The omnipresent social differences are still a vital topic in contemporary art. Tuca Vieira’s remarkable photography of São Paulo, showing a ghetto and a rich quarter literally wall to wall, is of symbolic character – the dividing force of a simple wall could hardly be more striking. In a similar way, Yishay Garbasz’s photos of “The Fence” portray the reality of the Israelian-Palestinian barricade with its human and economic consequences.
Manifestations of frontiers, like the named walls, provoke arts’ reactions. The graffitis on the left-over of the Berlin wall are still an impressive evidence of Germany’s recent past. In a similar way, yet of more disturbing actuality, Banksy’s wall paintings on the Israeli Wall try a picturesque break through the concrete.
Painting on-site locations, street artists like Jean Michel Basquiat, Blek le Rat or Banksy have also broken one of the most elemental frontiers painters experience: the limitations posed by their material and painting ground. Some artists of the 20th century had already reacted on this, in abstaining from the traditional frame, the visible frontier between painting and surroundings. In this spirit, Lucio Fontana, for example, literally cut through the canvas’ limitations with his “Concetti Spaziali”.
Aim of exhibition
The group exhibition Consciences and Frontiers is a part of an exhibition tryptich based on the complex topic of the human being and the world as his/her home. This multi-facetted thematic, which was opened with the exposition This world is not my home, Kunsthaus Tacheles Berlin and ranges through Settled Nomads to Consciences and Frontiers, is not intended to provide answers to our worldly circumstances but grant a forum or stage for reflection and debate about important issues that, due to our daily routine and their omnipresence, have sunken into the mediocracy of normality. The aim of this group exposition is to challenge national and international artists to articulate themselves on issues concerning the yawning gap between our conscience and our frontiers as well as the barriers within and without ourselves.
In this light, the chosen artists are invited to produce new works for the exposition based on the concept of the exposition but also planted on their diverse nationalities, cultures and positions. Of great importance is the representation of the numerous media in art, including painting, photography, installation, performance, street-art and video art. The conception of art as a language and the perception that in the multiplicity or diversity of its forms and nature there will be a higher probability of building a bridge of communication between the artists’ positions in their art and the audience.
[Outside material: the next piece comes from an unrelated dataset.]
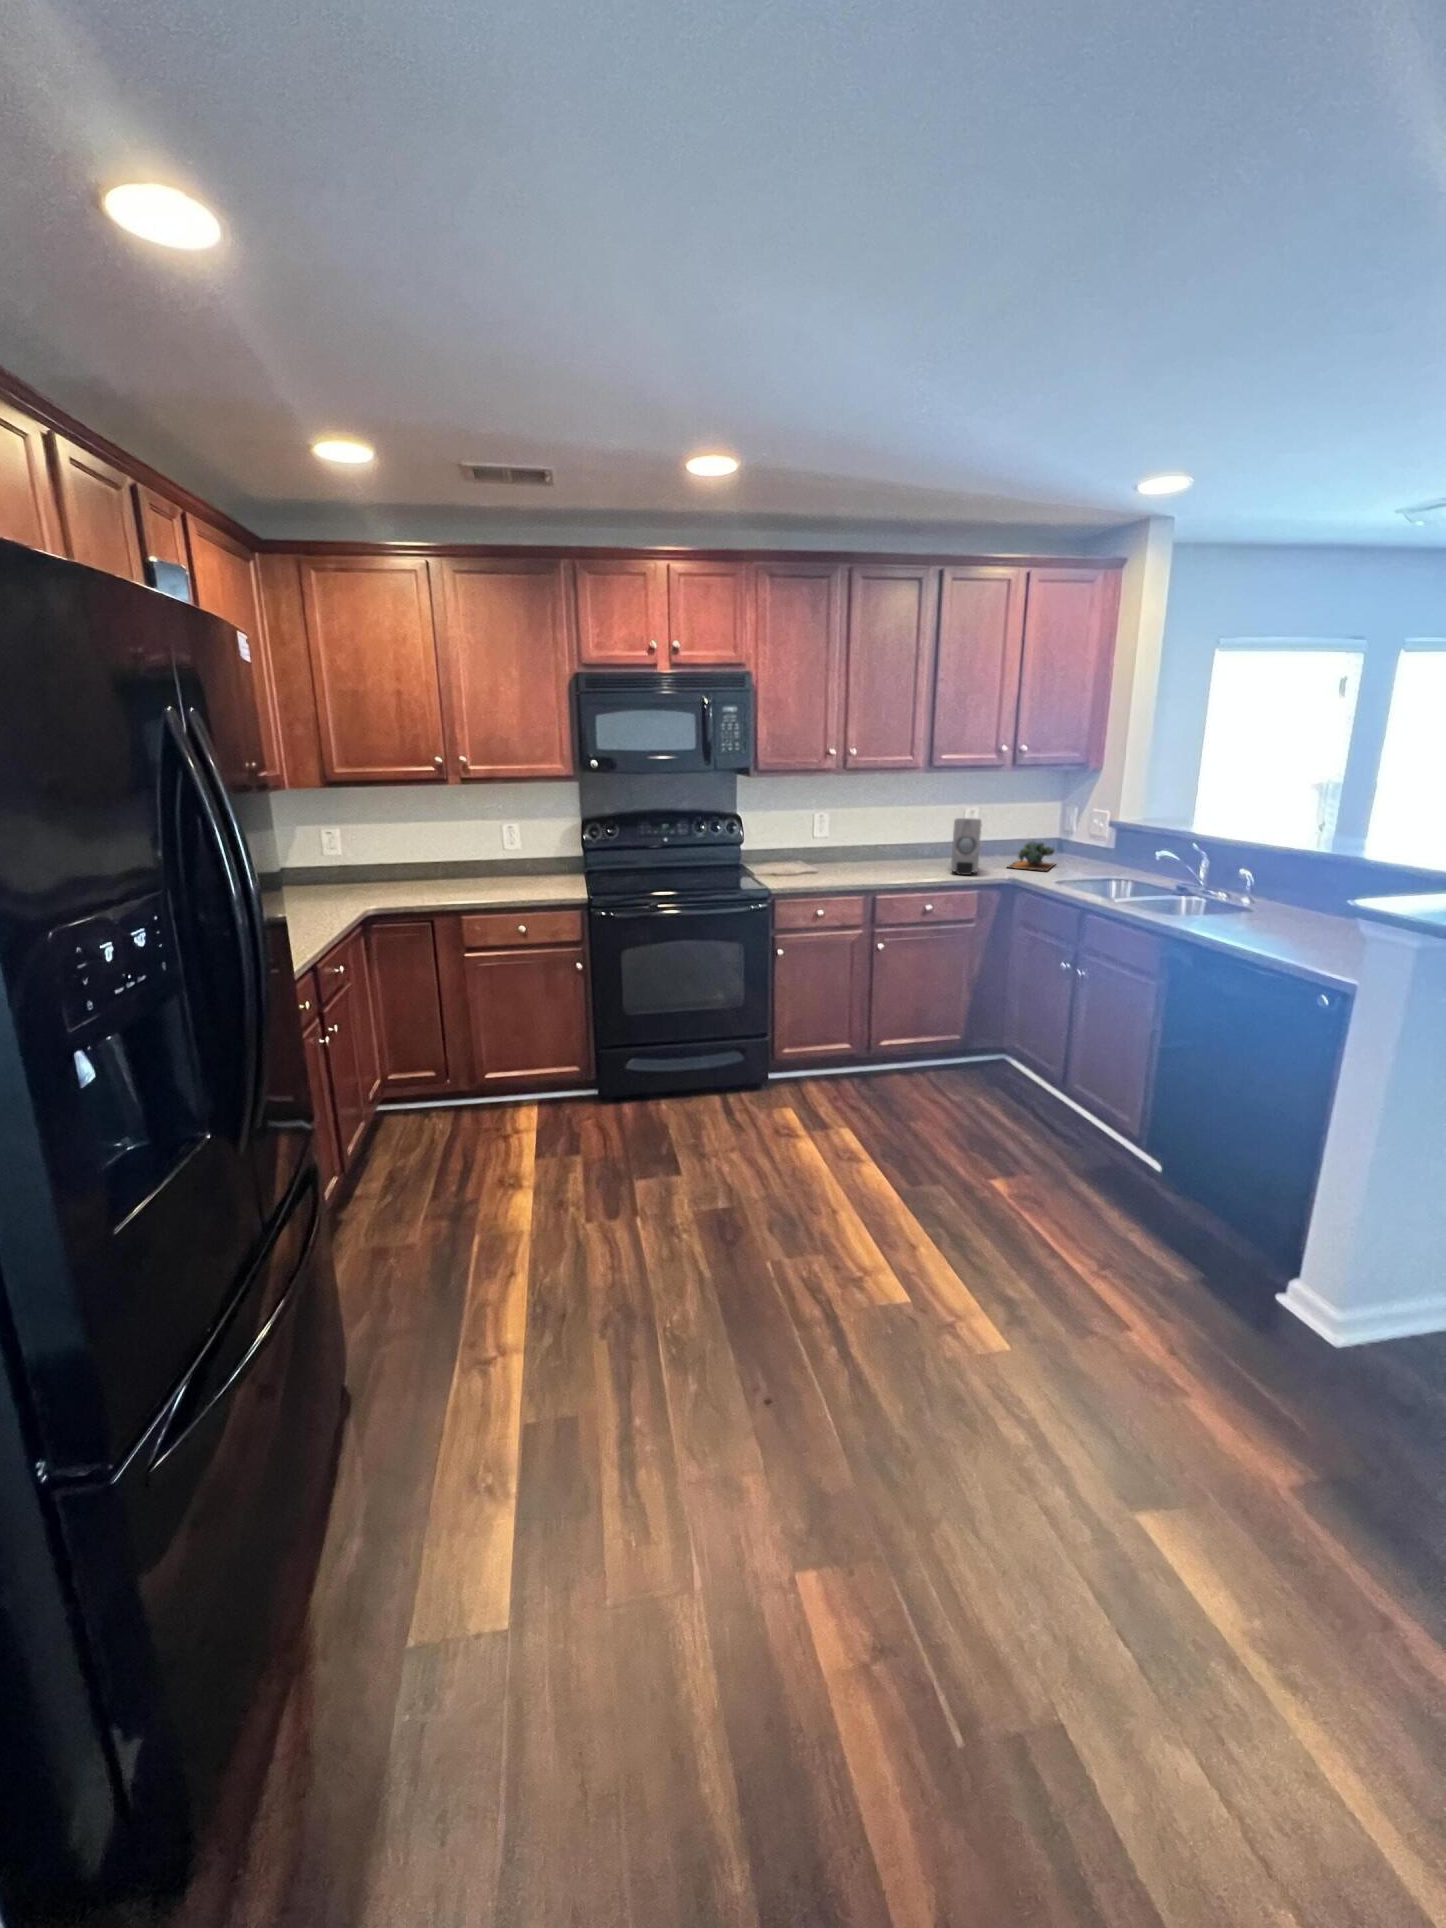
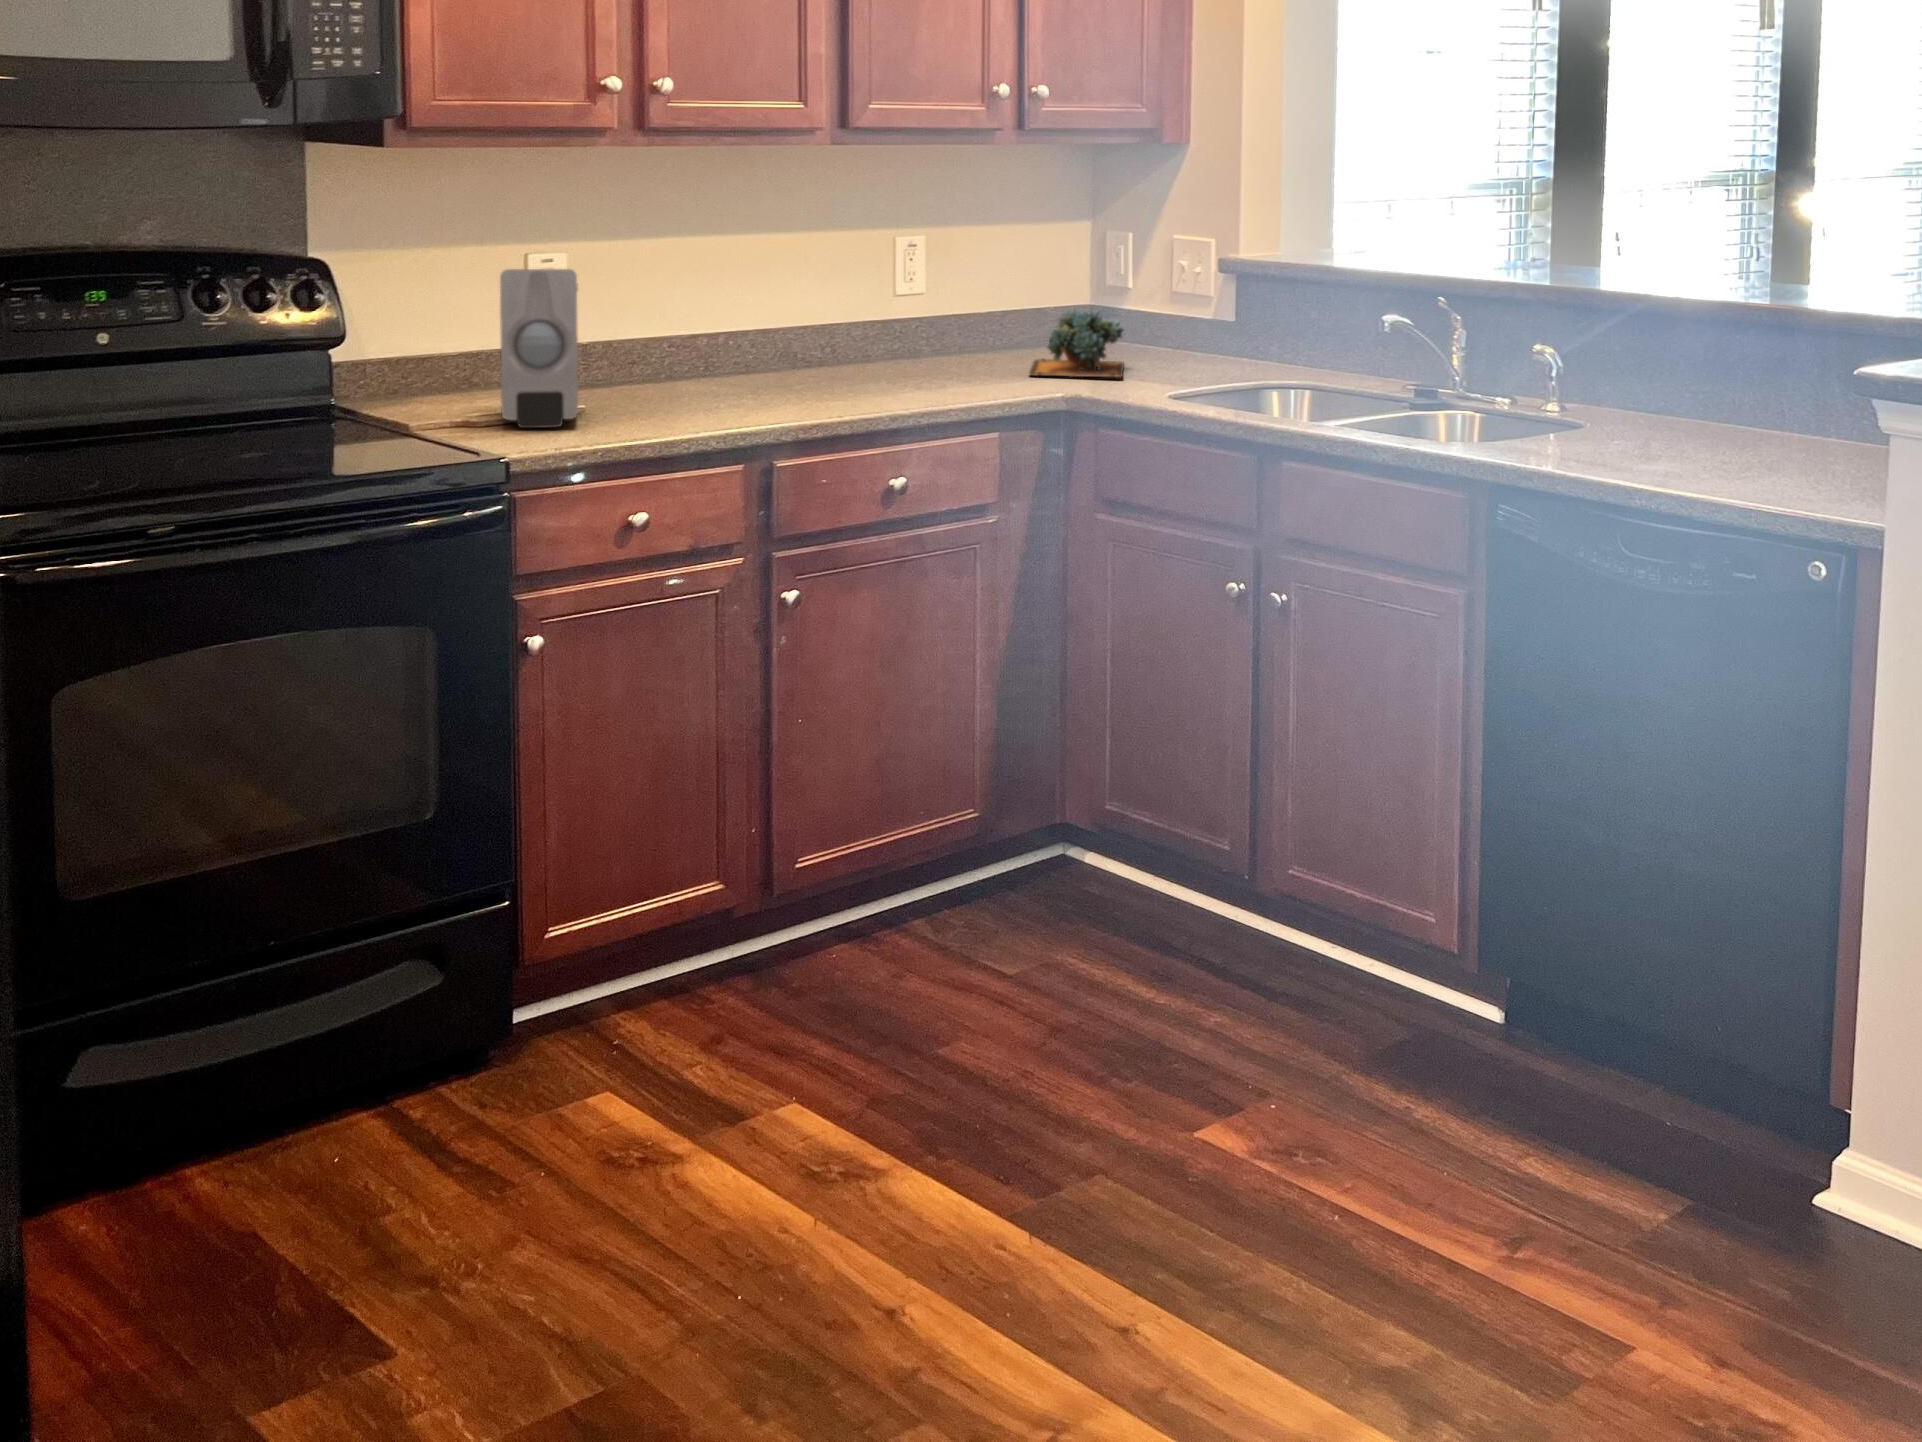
soap dispenser: present [951,818,981,875] -> present [500,269,578,428]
The spatiotemporal emphasis of this exhibition trilogy as well as the artists’ rotation is meant to obtain different space- and ideology-specific perspectives for the expositions. While a few artists feature throughout the trilogy, new artists are brought on board to pick-up, re-pose, refresh as well as rephrase questions posed in the previous expositions. Furthermore, the interaction between the works and the audience in different contextual spaces and cities is expected to tickle a new dynamic and communication.